====== TEXT SEGMENT
This is a guest post from one of our UK readers Martin. He talks about SIPP, which is equivalent to IRA and Roth in the US. You get tax advantage to contribute to the pension plan provided you delay the withdrawal. Like IRA’s, you’ll get complete freedom in choosing the investment vehicles for your retirement saving. Enjoy the reading!
Whether you’re thirty-five or fifty-five, it’s essential to spare some time every now and then to think about your retirement plans. If you want to have more than the state pension provides – and this is certainly advised – it’s essential that you start saving for your old age from as early as you possibly can.
When you ask friends and family about how might be the best to save for your future, it’s a common experience to get a number of different answers. Everybody professes to be an expert, and this can lead you to feel confused as to what exactly is the right course of action to take. I
n this article, we suggest that – although it might not be the best option for everybody – a Self-Invested Personal Pension (commonly abbreviated to SIPP) could be a solid way to generate a decent amount of interest on your retirement fund, and that – compared to other forms of savings – there are other key benefits that might make a SIPP the right option for you.
Starting Early Is the Harsh Reality
If you’re a young adult, many people will give you the (idealistic but true) piece of advice that you should start saving for your future as young as you can, as this facilitates the maximum amount of savings. However, the realities of our personal finances in today’s times are more complicated than they were even twenty years ago.
Even if you’re of the qualifying criteria to be of pension earning status, you still might not be able to if you’re saddled with student loan debt, credit card bills and whatever else you’ve got to contend with – in other words, saving for a retirement is always towards the bottom of the list of financial priorities, when really it needs to be closer to the top.
The Options that Are Open to You
When you’re ready to commit yourself to saving, you need to assess all of the available options to you and figure out which ones are, firstly, practical ones for your given circumstances, and secondly, which are the ones that are going to generate you the most interest.
For example, you could simply place money in a standard current account each month for the next thirty years until you need it, but that’s not going to generate much interest. Conversely, you could invest your money into stocks and shares or Forex, but (in addition to the high-risk nature of forex if you’re not confident applying risk-management strategies,) the entry barrier is relatively high to these categories of investment schemes. So what are you left with?
Introducing the SIPP
Unlike other methods of saving, the Self-Invested Personal Pension has a relatively low barrier to entry and have a range of potential benefits. It might not be perfect for everybody, but we believe that SIPP, like the ones offered by providers like James Hay, could be a fine solution for those people who want to make their money go further.
A SIPP is essentially a private pension pot where once you’re passed the pension drawing age, you can take as much from the pot as you’d like in one go. This is one of the SIPP’s main benefits, because, with a regular private pension, you’re forced to withdraw money at regular, fixed installments that may not suit the thing you’re trying to spend your money on.
In addition, a SIPP is a working investment. This means that as you’re adding money to the pot, a professional investor is working with your money across a portfolio of potentially thousands of investment funds to help you make the most out of your cash.
============
====== EXTRACTED DATA
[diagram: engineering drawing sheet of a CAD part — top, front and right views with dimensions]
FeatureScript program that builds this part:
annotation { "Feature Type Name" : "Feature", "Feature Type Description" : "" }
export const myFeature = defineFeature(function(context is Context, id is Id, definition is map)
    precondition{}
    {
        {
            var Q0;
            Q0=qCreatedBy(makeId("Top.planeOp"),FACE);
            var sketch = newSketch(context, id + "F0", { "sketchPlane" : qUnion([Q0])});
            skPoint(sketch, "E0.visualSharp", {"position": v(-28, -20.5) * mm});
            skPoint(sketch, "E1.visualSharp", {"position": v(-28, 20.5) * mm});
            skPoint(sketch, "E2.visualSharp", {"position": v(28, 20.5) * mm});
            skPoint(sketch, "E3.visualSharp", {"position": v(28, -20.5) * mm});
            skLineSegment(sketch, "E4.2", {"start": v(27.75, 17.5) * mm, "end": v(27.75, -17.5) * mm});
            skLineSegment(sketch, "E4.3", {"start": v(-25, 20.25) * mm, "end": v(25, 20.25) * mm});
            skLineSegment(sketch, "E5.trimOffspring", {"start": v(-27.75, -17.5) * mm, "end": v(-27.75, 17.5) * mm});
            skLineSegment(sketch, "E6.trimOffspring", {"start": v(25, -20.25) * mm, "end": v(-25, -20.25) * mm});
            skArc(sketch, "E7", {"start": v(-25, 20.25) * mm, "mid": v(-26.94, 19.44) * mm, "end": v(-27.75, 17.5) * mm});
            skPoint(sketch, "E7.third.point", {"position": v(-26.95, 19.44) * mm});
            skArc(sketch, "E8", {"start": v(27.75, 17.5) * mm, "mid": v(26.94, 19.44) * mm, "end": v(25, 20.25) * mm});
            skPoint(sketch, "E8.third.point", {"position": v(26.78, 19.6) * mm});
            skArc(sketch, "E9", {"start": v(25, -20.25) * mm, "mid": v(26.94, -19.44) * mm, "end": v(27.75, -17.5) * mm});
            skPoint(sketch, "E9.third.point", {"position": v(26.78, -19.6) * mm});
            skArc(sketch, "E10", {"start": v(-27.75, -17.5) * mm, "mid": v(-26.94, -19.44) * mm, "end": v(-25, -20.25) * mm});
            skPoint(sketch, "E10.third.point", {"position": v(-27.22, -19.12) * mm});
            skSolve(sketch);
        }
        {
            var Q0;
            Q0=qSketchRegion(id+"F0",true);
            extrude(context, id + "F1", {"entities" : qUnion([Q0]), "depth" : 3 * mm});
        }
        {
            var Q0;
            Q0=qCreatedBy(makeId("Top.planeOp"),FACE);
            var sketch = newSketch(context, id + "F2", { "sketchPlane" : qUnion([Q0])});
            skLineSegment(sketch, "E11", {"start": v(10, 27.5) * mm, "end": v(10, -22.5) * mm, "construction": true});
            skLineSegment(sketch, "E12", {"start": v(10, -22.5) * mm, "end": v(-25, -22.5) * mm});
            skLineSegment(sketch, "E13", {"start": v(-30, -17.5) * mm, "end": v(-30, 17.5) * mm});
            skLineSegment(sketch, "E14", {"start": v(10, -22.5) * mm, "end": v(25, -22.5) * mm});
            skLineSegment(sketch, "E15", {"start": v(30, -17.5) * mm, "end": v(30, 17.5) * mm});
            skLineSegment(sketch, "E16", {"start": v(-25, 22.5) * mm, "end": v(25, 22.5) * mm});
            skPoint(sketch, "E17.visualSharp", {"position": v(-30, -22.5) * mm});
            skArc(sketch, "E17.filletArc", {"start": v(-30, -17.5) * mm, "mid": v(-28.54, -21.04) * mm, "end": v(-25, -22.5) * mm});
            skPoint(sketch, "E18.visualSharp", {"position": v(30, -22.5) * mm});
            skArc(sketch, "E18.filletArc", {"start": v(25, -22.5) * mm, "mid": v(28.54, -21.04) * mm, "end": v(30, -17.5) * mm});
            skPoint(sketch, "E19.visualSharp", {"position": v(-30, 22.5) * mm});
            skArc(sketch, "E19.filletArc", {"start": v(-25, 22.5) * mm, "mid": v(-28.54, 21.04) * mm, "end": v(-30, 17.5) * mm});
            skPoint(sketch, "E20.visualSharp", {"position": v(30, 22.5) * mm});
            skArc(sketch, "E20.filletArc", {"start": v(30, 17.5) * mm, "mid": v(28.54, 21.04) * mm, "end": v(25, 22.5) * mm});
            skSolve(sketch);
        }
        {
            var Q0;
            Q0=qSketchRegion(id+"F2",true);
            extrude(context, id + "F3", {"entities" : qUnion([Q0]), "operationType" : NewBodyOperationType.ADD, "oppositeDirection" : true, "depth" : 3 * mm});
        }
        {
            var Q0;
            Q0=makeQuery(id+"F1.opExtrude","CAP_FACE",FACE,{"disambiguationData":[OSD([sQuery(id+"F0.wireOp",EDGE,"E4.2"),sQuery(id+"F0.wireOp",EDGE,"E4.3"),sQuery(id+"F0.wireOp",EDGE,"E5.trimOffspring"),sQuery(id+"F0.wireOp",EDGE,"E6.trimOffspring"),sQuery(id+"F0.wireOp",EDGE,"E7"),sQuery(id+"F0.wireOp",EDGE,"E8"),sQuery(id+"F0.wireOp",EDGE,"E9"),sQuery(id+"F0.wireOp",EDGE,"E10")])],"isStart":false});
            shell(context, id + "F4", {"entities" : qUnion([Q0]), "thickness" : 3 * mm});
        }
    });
============
▸ **TASK SET**
A – Give every section heading that appears in the SIPP article.
B – Please reproduce word for word everything in the SIPP article from "Whether you’re thirty-five" down to "you possibly can.".
C – Translate this sentence from the SIPP article into French: "Everybody professes to be an expert, and this can lead you to feel confused as to what exactly is the right course of action to take."

▸ **EXERCISE RESULTS**
A –
Starting Early Is the Harsh Reality
The Options that Are Open to You
Introducing the SIPP

B –
Whether you’re thirty-five or fifty-five, it’s essential to spare some time every now and then to think about your retirement plans. If you want to have more than the state pension provides – and this is certainly advised – it’s essential that you start saving for your old age from as early as you possibly can.

C – Tout le monde prétend être expert, et cela peut vous amener à ne plus savoir exactement quelle est la bonne marche à suivre.